Exercise brief: Please transcribe the entries below without omitting a single character.

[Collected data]
=== Section Start ===

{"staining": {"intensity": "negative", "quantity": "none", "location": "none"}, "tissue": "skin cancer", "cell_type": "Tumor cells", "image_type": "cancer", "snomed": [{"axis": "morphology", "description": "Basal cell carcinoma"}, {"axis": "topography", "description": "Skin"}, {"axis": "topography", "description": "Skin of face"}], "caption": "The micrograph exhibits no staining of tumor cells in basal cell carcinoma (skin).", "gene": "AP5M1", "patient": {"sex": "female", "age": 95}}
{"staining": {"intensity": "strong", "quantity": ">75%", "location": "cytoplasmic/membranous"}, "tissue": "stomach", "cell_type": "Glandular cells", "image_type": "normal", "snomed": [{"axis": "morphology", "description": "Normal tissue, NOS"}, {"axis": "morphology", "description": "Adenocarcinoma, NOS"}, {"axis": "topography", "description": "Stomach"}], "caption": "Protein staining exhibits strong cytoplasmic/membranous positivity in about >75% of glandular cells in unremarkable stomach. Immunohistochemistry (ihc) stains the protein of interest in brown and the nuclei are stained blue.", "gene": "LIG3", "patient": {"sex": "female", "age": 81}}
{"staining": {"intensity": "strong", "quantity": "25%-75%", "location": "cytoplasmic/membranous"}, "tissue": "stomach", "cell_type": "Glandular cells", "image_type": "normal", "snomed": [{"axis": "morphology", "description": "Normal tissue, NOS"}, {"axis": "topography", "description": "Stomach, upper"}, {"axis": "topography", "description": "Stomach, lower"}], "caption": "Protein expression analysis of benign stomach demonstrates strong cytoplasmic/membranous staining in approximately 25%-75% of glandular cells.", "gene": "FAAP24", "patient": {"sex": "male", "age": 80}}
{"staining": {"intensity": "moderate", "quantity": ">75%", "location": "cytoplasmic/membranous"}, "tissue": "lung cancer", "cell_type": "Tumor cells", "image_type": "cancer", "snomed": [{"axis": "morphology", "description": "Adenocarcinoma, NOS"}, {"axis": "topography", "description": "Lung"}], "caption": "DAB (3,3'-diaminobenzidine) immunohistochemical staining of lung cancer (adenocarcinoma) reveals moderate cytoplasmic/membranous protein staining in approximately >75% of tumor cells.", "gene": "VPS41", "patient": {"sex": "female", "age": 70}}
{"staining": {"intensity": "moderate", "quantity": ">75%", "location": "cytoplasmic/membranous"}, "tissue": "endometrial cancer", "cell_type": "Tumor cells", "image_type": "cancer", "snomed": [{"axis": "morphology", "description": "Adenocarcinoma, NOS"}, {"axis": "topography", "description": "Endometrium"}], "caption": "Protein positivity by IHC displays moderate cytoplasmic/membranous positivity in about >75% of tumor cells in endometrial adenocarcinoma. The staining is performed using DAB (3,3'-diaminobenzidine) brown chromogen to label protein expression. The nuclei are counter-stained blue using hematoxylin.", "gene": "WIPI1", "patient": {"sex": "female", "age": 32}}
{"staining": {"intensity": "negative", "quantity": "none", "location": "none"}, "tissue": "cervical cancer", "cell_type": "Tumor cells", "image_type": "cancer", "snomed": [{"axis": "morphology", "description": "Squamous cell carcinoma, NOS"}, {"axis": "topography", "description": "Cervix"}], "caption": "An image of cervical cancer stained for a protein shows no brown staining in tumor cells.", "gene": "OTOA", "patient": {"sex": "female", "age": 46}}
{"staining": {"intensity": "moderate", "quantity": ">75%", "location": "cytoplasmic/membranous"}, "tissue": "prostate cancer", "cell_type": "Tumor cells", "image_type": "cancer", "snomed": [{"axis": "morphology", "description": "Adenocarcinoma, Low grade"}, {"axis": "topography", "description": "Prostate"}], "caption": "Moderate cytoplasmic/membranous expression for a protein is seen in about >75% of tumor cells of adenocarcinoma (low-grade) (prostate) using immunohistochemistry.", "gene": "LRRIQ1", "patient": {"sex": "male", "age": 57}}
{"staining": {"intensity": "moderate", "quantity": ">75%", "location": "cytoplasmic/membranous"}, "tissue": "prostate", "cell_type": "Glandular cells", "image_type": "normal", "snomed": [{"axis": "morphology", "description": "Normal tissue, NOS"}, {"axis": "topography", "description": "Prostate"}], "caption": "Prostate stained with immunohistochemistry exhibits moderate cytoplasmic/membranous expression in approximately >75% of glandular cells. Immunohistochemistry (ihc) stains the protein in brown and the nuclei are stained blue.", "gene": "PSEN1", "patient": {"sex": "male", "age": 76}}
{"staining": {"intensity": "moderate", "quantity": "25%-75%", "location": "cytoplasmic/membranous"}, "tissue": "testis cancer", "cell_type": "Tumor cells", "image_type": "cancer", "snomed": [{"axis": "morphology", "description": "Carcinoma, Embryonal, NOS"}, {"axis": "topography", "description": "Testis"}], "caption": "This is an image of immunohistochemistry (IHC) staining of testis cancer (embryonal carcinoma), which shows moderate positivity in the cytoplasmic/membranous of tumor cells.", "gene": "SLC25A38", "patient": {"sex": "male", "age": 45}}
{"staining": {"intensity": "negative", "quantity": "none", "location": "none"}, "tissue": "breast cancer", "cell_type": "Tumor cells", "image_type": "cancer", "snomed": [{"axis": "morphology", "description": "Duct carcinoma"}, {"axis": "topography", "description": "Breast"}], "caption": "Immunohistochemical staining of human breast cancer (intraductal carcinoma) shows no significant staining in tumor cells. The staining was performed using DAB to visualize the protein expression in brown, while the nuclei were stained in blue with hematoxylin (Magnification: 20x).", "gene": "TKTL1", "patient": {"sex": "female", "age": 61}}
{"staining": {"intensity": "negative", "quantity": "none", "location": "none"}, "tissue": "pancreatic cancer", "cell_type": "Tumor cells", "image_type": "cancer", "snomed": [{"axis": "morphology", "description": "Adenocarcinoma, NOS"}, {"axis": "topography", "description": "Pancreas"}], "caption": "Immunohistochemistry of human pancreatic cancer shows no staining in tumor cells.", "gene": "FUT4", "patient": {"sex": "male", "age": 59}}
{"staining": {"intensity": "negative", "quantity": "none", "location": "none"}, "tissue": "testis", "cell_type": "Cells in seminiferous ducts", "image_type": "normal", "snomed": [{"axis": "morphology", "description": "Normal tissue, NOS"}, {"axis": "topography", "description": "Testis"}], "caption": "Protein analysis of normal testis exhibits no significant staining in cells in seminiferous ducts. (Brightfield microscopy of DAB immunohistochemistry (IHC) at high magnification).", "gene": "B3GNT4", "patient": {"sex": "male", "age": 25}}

=== Section End ===

Response to this task:
{"staining": {"intensity": "negative", "quantity": "none", "location": "none"}, "tissue": "skin cancer", "cell_type": "Tumor cells", "image_type": "cancer", "snomed": [{"axis": "morphology", "description": "Basal cell carcinoma"}, {"axis": "topography", "description": "Skin"}, {"axis": "topography", "description": "Skin of face"}], "caption": "The micrograph exhibits no staining of tumor cells in basal cell carcinoma (skin).", "gene": "AP5M1", "patient": {"sex": "female", "age": 95}}
{"staining": {"intensity": "strong", "quantity": ">75%", "location": "cytoplasmic/membranous"}, "tissue": "stomach", "cell_type": "Glandular cells", "image_type": "normal", "snomed": [{"axis": "morphology", "description": "Normal tissue, NOS"}, {"axis": "morphology", "description": "Adenocarcinoma, NOS"}, {"axis": "topography", "description": "Stomach"}], "caption": "Protein staining exhibits strong cytoplasmic/membranous positivity in about >75% of glandular cells in unremarkable stomach. Immunohistochemistry (ihc) stains the protein of interest in brown and the nuclei are stained blue.", "gene": "LIG3", "patient": {"sex": "female", "age": 81}}
{"staining": {"intensity": "strong", "quantity": "25%-75%", "location": "cytoplasmic/membranous"}, "tissue": "stomach", "cell_type": "Glandular cells", "image_type": "normal", "snomed": [{"axis": "morphology", "description": "Normal tissue, NOS"}, {"axis": "topography", "description": "Stomach, upper"}, {"axis": "topography", "description": "Stomach, lower"}], "caption": "Protein expression analysis of benign stomach demonstrates strong cytoplasmic/membranous staining in approximately 25%-75% of glandular cells.", "gene": "FAAP24", "patient": {"sex": "male", "age": 80}}
{"staining": {"intensity": "moderate", "quantity": ">75%", "location": "cytoplasmic/membranous"}, "tissue": "lung cancer", "cell_type": "Tumor cells", "image_type": "cancer", "snomed": [{"axis": "morphology", "description": "Adenocarcinoma, NOS"}, {"axis": "topography", "description": "Lung"}], "caption": "DAB (3,3'-diaminobenzidine) immunohistochemical staining of lung cancer (adenocarcinoma) reveals moderate cytoplasmic/membranous protein staining in approximately >75% of tumor cells.", "gene": "VPS41", "patient": {"sex": "female", "age": 70}}
{"staining": {"intensity": "moderate", "quantity": ">75%", "location": "cytoplasmic/membranous"}, "tissue": "endometrial cancer", "cell_type": "Tumor cells", "image_type": "cancer", "snomed": [{"axis": "morphology", "description": "Adenocarcinoma, NOS"}, {"axis": "topography", "description": "Endometrium"}], "caption": "Protein positivity by IHC displays moderate cytoplasmic/membranous positivity in about >75% of tumor cells in endometrial adenocarcinoma. The staining is performed using DAB (3,3'-diaminobenzidine) brown chromogen to label protein expression. The nuclei are counter-stained blue using hematoxylin.", "gene": "WIPI1", "patient": {"sex": "female", "age": 32}}
{"staining": {"intensity": "negative", "quantity": "none", "location": "none"}, "tissue": "cervical cancer", "cell_type": "Tumor cells", "image_type": "cancer", "snomed": [{"axis": "morphology", "description": "Squamous cell carcinoma, NOS"}, {"axis": "topography", "description": "Cervix"}], "caption": "An image of cervical cancer stained for a protein shows no brown staining in tumor cells.", "gene": "OTOA", "patient": {"sex": "female", "age": 46}}
{"staining": {"intensity": "moderate", "quantity": ">75%", "location": "cytoplasmic/membranous"}, "tissue": "prostate cancer", "cell_type": "Tumor cells", "image_type": "cancer", "snomed": [{"axis": "morphology", "description": "Adenocarcinoma, Low grade"}, {"axis": "topography", "description": "Prostate"}], "caption": "Moderate cytoplasmic/membranous expression for a protein is seen in about >75% of tumor cells of adenocarcinoma (low-grade) (prostate) using immunohistochemistry.", "gene": "LRRIQ1", "patient": {"sex": "male", "age": 57}}
{"staining": {"intensity": "moderate", "quantity": ">75%", "location": "cytoplasmic/membranous"}, "tissue": "prostate", "cell_type": "Glandular cells", "image_type": "normal", "snomed": [{"axis": "morphology", "description": "Normal tissue, NOS"}, {"axis": "topography", "description": "Prostate"}], "caption": "Prostate stained with immunohistochemistry exhibits moderate cytoplasmic/membranous expression in approximately >75% of glandular cells. Immunohistochemistry (ihc) stains the protein in brown and the nuclei are stained blue.", "gene": "PSEN1", "patient": {"sex": "male", "age": 76}}
{"staining": {"intensity": "moderate", "quantity": "25%-75%", "location": "cytoplasmic/membranous"}, "tissue": "testis cancer", "cell_type": "Tumor cells", "image_type": "cancer", "snomed": [{"axis": "morphology", "description": "Carcinoma, Embryonal, NOS"}, {"axis": "topography", "description": "Testis"}], "caption": "This is an image of immunohistochemistry (IHC) staining of testis cancer (embryonal carcinoma), which shows moderate positivity in the cytoplasmic/membranous of tumor cells.", "gene": "SLC25A38", "patient": {"sex": "male", "age": 45}}
{"staining": {"intensity": "negative", "quantity": "none", "location": "none"}, "tissue": "breast cancer", "cell_type": "Tumor cells", "image_type": "cancer", "snomed": [{"axis": "morphology", "description": "Duct carcinoma"}, {"axis": "topography", "description": "Breast"}], "caption": "Immunohistochemical staining of human breast cancer (intraductal carcinoma) shows no significant staining in tumor cells. The staining was performed using DAB to visualize the protein expression in brown, while the nuclei were stained in blue with hematoxylin (Magnification: 20x).", "gene": "TKTL1", "patient": {"sex": "female", "age": 61}}
{"staining": {"intensity": "negative", "quantity": "none", "location": "none"}, "tissue": "pancreatic cancer", "cell_type": "Tumor cells", "image_type": "cancer", "snomed": [{"axis": "morphology", "description": "Adenocarcinoma, NOS"}, {"axis": "topography", "description": "Pancreas"}], "caption": "Immunohistochemistry of human pancreatic cancer shows no staining in tumor cells.", "gene": "FUT4", "patient": {"sex": "male", "age": 59}}
{"staining": {"intensity": "negative", "quantity": "none", "location": "none"}, "tissue": "testis", "cell_type": "Cells in seminiferous ducts", "image_type": "normal", "snomed": [{"axis": "morphology", "description": "Normal tissue, NOS"}, {"axis": "topography", "description": "Testis"}], "caption": "Protein analysis of normal testis exhibits no significant staining in cells in seminiferous ducts. (Brightfield microscopy of DAB immunohistochemistry (IHC) at high magnification).", "gene": "B3GNT4", "patient": {"sex": "male", "age": 25}}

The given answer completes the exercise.